Il conto per l’Unione europea è di 7,5 miliardi di dollari; quello per l’agroindustria italiana, stima la Coldiretti, potrebbe arrivare a un 1 miliardo. Sono i volumi di import che gli Stati Uniti potranno penalizzare con i dazi, come ha deciso ieri il Wto, l’organizzazione mondiale del commercio, risolvendo a favore della Boeing il ricorso per concorrenza sleale presentato nel 2004 contro Airbus. E’ una stangata senza precedenti, ma che era nell’aria. Le Borse europee hanno chiuso tutte al ribasso, prima ancora che arrivasse la notizia: Milano -2,87%, e Francoforte -2,7%; Londra, -3,2%; Parigi, -3,1%. Ma c’è allarme anche dall’altra parte dell’Atlantico.
Ora l’Amministrazione Trump dovrà decidere come modulare i prelievi alle dogane. In questi giorni prima il presidente del Consiglio, Giuseppe Conte, poi il ministro degli Esteri, Luigi Di Maio, hanno cercato di convincere Mike Pompeo ad alleggerire il carico sul made in Italy. Il Segretario di Stato, che oggi conclude la sua visita in Italia, non ha concesso alcuna apertura, anzi negli incontri a porte chiuse avrebbe replicato più o meno in questi termini: capisco il vostro problema, ma sul piano commerciale l’Europa ci tratta male, anzi malissimo. Nella conferenza stampa Pompeo ha semplicemente schivato il tema, elencando le priorità per gli Stati Uniti: Iran, Cina, Russia. Eppure, al suo fianco, Di Maio ha ricordato il possibile impatto delle tariffe: «Noi abbiamo molte aziende che sopravvivono grazie al loro export». A quanto risulta non è servito neanche il tentativo di far leva sulla politica o, come ha detto il ministro davanti ai giornalisti, sulla «relazione fondamentale con gli Usa che certamente non è basata solo sul commercio». Più tardi, in un’intervista a «SkyTg24» il Segretario di Stato ha detto: «La decisione del Wto è ciò che ci aspettavamo. Abbiamo lavorato con Ue e governo italiano per trovare la risposta giusta. E’ una questione seria. I sussidi ad Airbus erano in violazione delle regole del Wto e quindi faremo in modo di lavorare per sviluppare la nostra reazione».

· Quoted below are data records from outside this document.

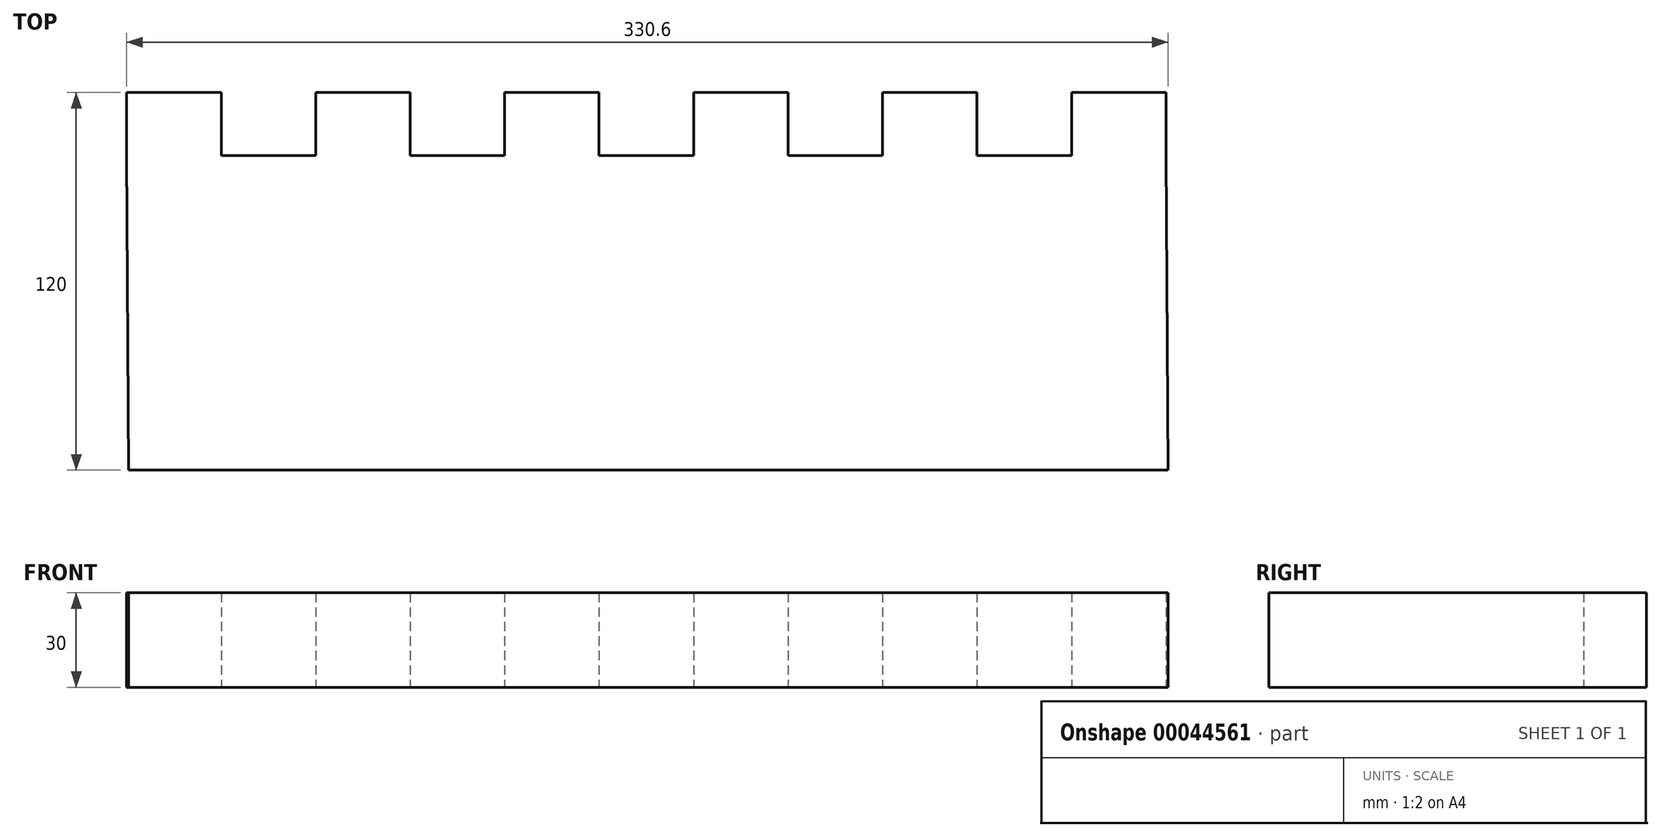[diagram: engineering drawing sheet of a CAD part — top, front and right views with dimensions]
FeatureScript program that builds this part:
annotation { "Feature Type Name" : "Feature", "Feature Type Description" : "" }
export const myFeature = defineFeature(function(context is Context, id is Id, definition is map)
    precondition{}
    {
        {
            var Q0;
            Q0=qCreatedBy(makeId("Top.planeOp"),FACE);
            var sketch = newSketch(context, id + "F0", { "sketchPlane" : qUnion([Q0])});
            skLineSegment(sketch, "E0", {"start": v(0, 0) * mm, "end": v(0.6, -100) * mm});
            skLineSegment(sketch, "E1", {"start": v(0.6, -100) * mm, "end": v(330.6, -100) * mm});
            skLineSegment(sketch, "E2", {"start": v(300, 0) * mm, "end": v(270, 0) * mm});
            skLineSegment(sketch, "E3", {"start": v(0, 0) * mm, "end": v(0, 20) * mm});
            skLineSegment(sketch, "E4", {"start": v(0, 20) * mm, "end": v(30, 20) * mm});
            skLineSegment(sketch, "E5", {"start": v(30, 20) * mm, "end": v(30, 0) * mm});
            skLineSegment(sketch, "E6", {"start": v(30, 0) * mm, "end": v(60, 0) * mm});
            skLineSegment(sketch, "E7", {"start": v(60, 0) * mm, "end": v(60, 20) * mm});
            skLineSegment(sketch, "E8", {"start": v(60, 20) * mm, "end": v(90, 20) * mm});
            skLineSegment(sketch, "E9", {"start": v(90, 20) * mm, "end": v(90, 0) * mm});
            skLineSegment(sketch, "E10", {"start": v(90, 0) * mm, "end": v(120, 0) * mm});
            skLineSegment(sketch, "E11", {"start": v(120, 0) * mm, "end": v(120, 20) * mm});
            skLineSegment(sketch, "E12", {"start": v(120, 20) * mm, "end": v(150, 20) * mm});
            skLineSegment(sketch, "E13", {"start": v(150, 20) * mm, "end": v(150, 0) * mm});
            skLineSegment(sketch, "E14", {"start": v(222.48, 0) * mm, "end": v(240, 0) * mm});
            skLineSegment(sketch, "E15", {"start": v(150, 0) * mm, "end": v(180, 0) * mm});
            skLineSegment(sketch, "E16", {"start": v(180, 0) * mm, "end": v(180, 20) * mm});
            skLineSegment(sketch, "E17", {"start": v(180, 20) * mm, "end": v(210, 20) * mm});
            skLineSegment(sketch, "E18", {"start": v(210, 20) * mm, "end": v(210, 0) * mm});
            skLineSegment(sketch, "E19", {"start": v(210, 0) * mm, "end": v(240, 0) * mm});
            skLineSegment(sketch, "E20", {"start": v(240, 0) * mm, "end": v(240, 20) * mm});
            skLineSegment(sketch, "E21", {"start": v(240, 20) * mm, "end": v(270, 20) * mm});
            skLineSegment(sketch, "E22", {"start": v(270, 20) * mm, "end": v(270, 0) * mm});
            skLineSegment(sketch, "E23", {"start": v(270, 0) * mm, "end": v(300, 0) * mm});
            skLineSegment(sketch, "E24", {"start": v(300, 0) * mm, "end": v(300, 20) * mm});
            skLineSegment(sketch, "E25", {"start": v(300, 20) * mm, "end": v(330, 20) * mm});
            skLineSegment(sketch, "E26", {"start": v(330, 20) * mm, "end": v(330, 0) * mm});
            skLineSegment(sketch, "E27.trimOffspring", {"start": v(120, 0) * mm, "end": v(90, 0) * mm});
            skLineSegment(sketch, "E28.trimOffspring", {"start": v(180, 0) * mm, "end": v(150, 0) * mm});
            skLineSegment(sketch, "E29.trimOffspring", {"start": v(240, 0) * mm, "end": v(210, 0) * mm});
            skLineSegment(sketch, "E30.trimOffspring", {"start": v(60, 0) * mm, "end": v(30, 0) * mm});
            skLineSegment(sketch, "E31", {"start": v(330.6, -100) * mm, "end": v(330, 0) * mm});
            skSolve(sketch);
        }
        {
            var Q0;
            Q0 = qSketchRegion(id + "F0", true);
            extrude(context, id + "F1", {"entities" : qUnion([Q0]), "depth" : 30 * mm});
        }
    });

Pompeo, in realtà, non ha grandi margini di intervento e si rimette alla linea dura fissata alla Casa Bianca da Robert Lightzer, rappresentante per il Commercio, con il sostegno di Wilbur Ross, segretario al Commercio. Sono i due consiglieri più ascoltati in materia da Trump. Questo team ha preparato da mesi la lista dei beni da colpire. Un primo blocco da quattro miliardi investirà il settore dell’aeronautica e i Paesi che partecipano al consorzio Airbus: Francia, Germania, Gran Bretagna e Spagna. La componentistica di produzione italiana, quindi, non verrà sfiorata.

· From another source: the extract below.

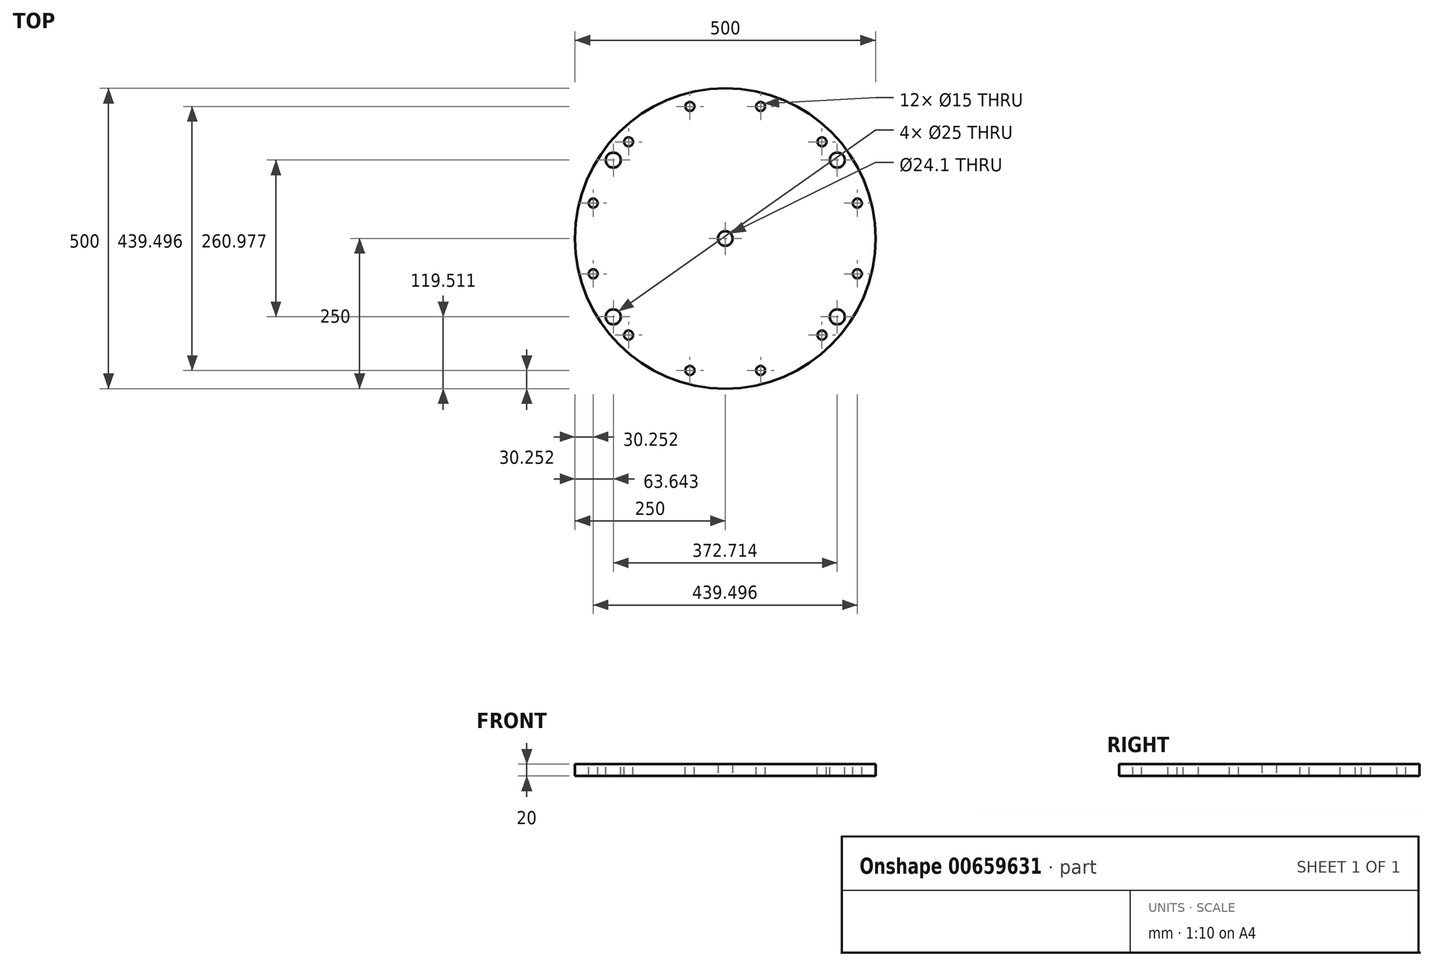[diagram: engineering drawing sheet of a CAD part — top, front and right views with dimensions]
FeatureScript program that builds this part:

Coldiretti formula le prime stime, considerando che da Washington hanno fatto sapere che i dazi potrebbero salire anche fino al 100% del controvalore delle merci. Il mercato americano vale per il nostro alimentare circa 5,2 miliardi di dollari (dati Ice, 2018). Vino, liquori e spumanti coprono un fatturato di circa 2 miliardi; poi ci sono pasta, salumi, formaggi, olio di oliva, caffè, frutta in scatola e altro ancora. E se vino, pasta e olio dovrebbero essere risparmiati — secondo la lista dei prodotti diffusa dall’Ufficio del rappresentante al Commercio Usa — formaggi e prosciutto sarebbero colpiti da tariffe all’import del 25%: e vendite di prodotti dop come Parmigiano Reggiano e Grana potrebbero crollare.
C’è una via d’uscita? Le trattative commerciali sono competenza esclusiva di Bruxelles. La Commissaria uscente, Cecilia Malmström osserva: «Se gli Usa impongono i dazi, l’Unione europea sarà pronta a rispondere. Ma siamo disponibili a trovare un accordo equo». Toccherà all’irlandese Phil Hogan, successore di Malmoström, rilanciare una trattativa finora complicata dalla richiesta americana: aprite i vostri supermercati alla nostra agricoltura, al nostro cibo.
Un’opportunità interessante potrebbe arrivare all’inizio del prossimo anno, quando sempre il Wto dovrà stabilire se sanzionare anche la Boeing, destinataria di finanziamenti pubblici per 19 miliardi di dollari. A quel punto potrebbero essere gli europei a poter imporre dazi agli Stati Uniti. Oppure potrebbe maturare, finalmente, un’intesa: disarmo bilaterale, via tutte le tariffe.